Sparse Bayesian Learning for Label Efficiency in Cardiac Real-Time MRI
Felix Terhag, Philipp Knechtges, Achim Basermann, Anja Bach, Darius Gerlach, Jens Tank, Raúl Tempone
TL;DR
This work addresses the labeling burden in real-time cardiac MRI, where outer-slice segmentations are unreliable and large numbers of frames would otherwise require manual annotation. It introduces Sparse Bayesian Learning to identify a small set of frequencies, dominated by $f_{ ext{heart}}$ and $f_{ ext{resp}}$, that describe ventricular volume over time and transfers information from reliably segmented inner slices to poorly segmented outer slices via a shared prior learned through a Type-II likelihood framework.

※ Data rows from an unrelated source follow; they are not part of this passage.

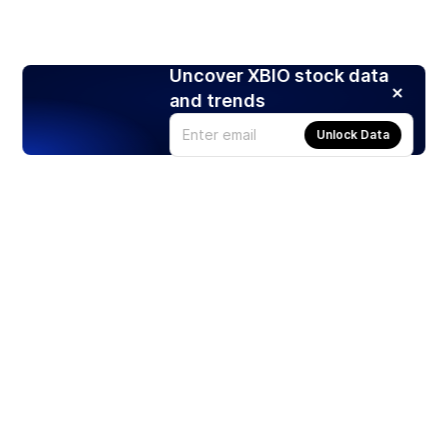
Uncover XBIO stock data
and trends
Unlock Data
Products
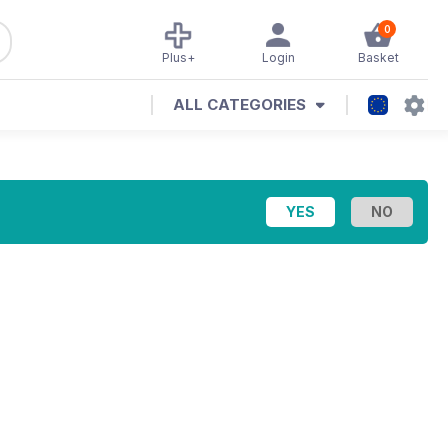
0
Plus+
Login
Basket
ALL CATEGORIES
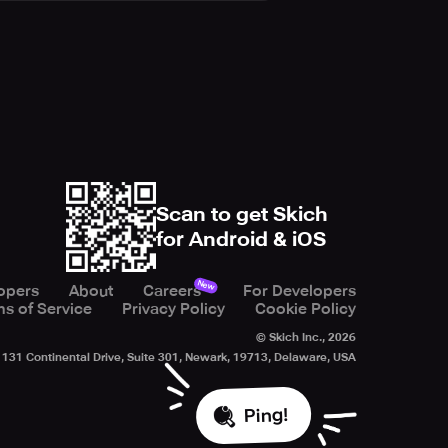
Scan to get Skich
for Android & iOS
New
opers
About
Careers
For Developers
s of Service
Privacy Policy
Cookie Policy
© Skich Inc.,
2026
131 Continental Drive, Suite 301, Newark, 19713, Delaware, USA
Ping!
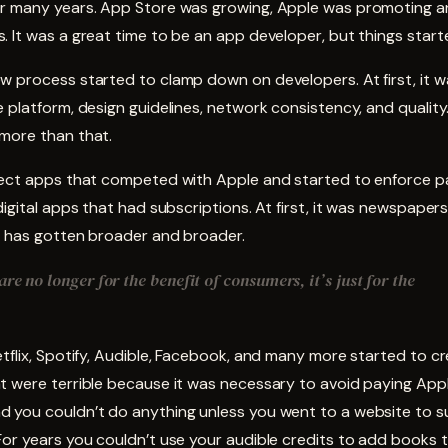
r many years. App Store was growing, Apple was promoting a
 It was a great time to be an app developer, but things start
 process started to clamp down on developers. At first, it w
 platform, design guidelines, network consistency, and quality.
more than that.
ject apps that competed with Apple and started to enforce 
digital apps that had subscriptions. At first, it was newspape
it has gotten broader and broader.
re no longer for the benefit of consumers, it’s just for the
tflix, Spotify, Audible, Facebook, and many more started to c
t were terrible because it was necessary to avoid paying App
 you couldn’t do anything unless you went to a website to s
or years you couldn’t use your audible credits to add books t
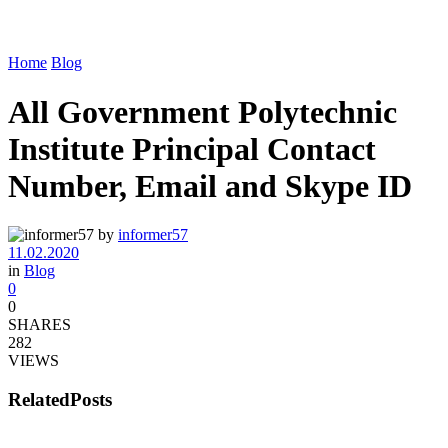
Home
Blog
All Government Polytechnic
Institute Principal Contact
Number, Email and Skype ID
by
informer57
11.02.2020
in
Blog
0
0
SHARES
282
VIEWS
Related
Posts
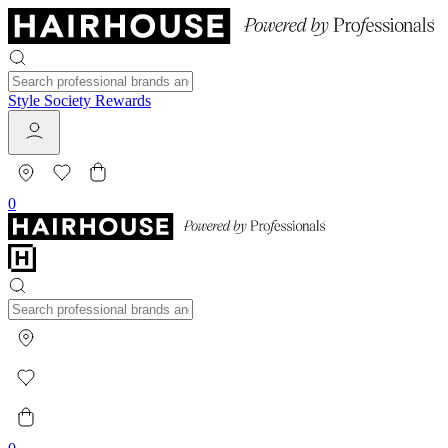
Style Society Rewards
0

Hyperparameters $\alpha_m$ and $\sigma^2$ are estimated by EM with MacKay updates, enabling automatic pruning of inactive frequencies and a low-labeling-budget strategy driven by minimizing the posterior covariance spread through a greedy algorithm with a guaranteed bound $(1-e^{-1/c_f})$. Empirical results on real patient data with univentricular hearts demonstrate that a small subset of labeled frames suffices for accurate volume prediction and that the trace-based greedy labeling consistently reduces predictive uncertainty compared to random labeling, providing a practical, uncertainty-aware approach to real-time MRI analysis.
Abstract
Cardiac real-time magnetic resonance imaging (MRI) is an emerging technology that images the heart at up to 50 frames per second, offering insight into the respiratory effects on the heartbeat. However, this method significantly increases the number of images that must be segmented to derive critical health indicators. Although neural networks perform well on inner slices, predictions on outer slices are often unreliable. This work proposes sparse Bayesian learning (SBL) to predict the ventricular volume on outer slices with minimal manual labeling to address this challenge. The ventricular volume over time is assumed to be dominated by sparse frequencies corresponding to the heart and respiratory rates. Moreover, SBL identifies these sparse frequencies on well-segmented inner slices by optimizing hyperparameters via type -II likelihood, automatically pruning irrelevant components. The identified sparse frequencies guide the selection of outer slice images for labeling, minimizing posterior variance. This work provides performance guarantees for the greedy algorithm. Testing on patient data demonstrates that only a few labeled images are necessary for accurate volume prediction. The labeling procedure effectively avoids selecting inefficient images. Furthermore, the Bayesian approach provides uncertainty estimates, highlighting unreliable predictions (e.g., when choosing suboptimal labels).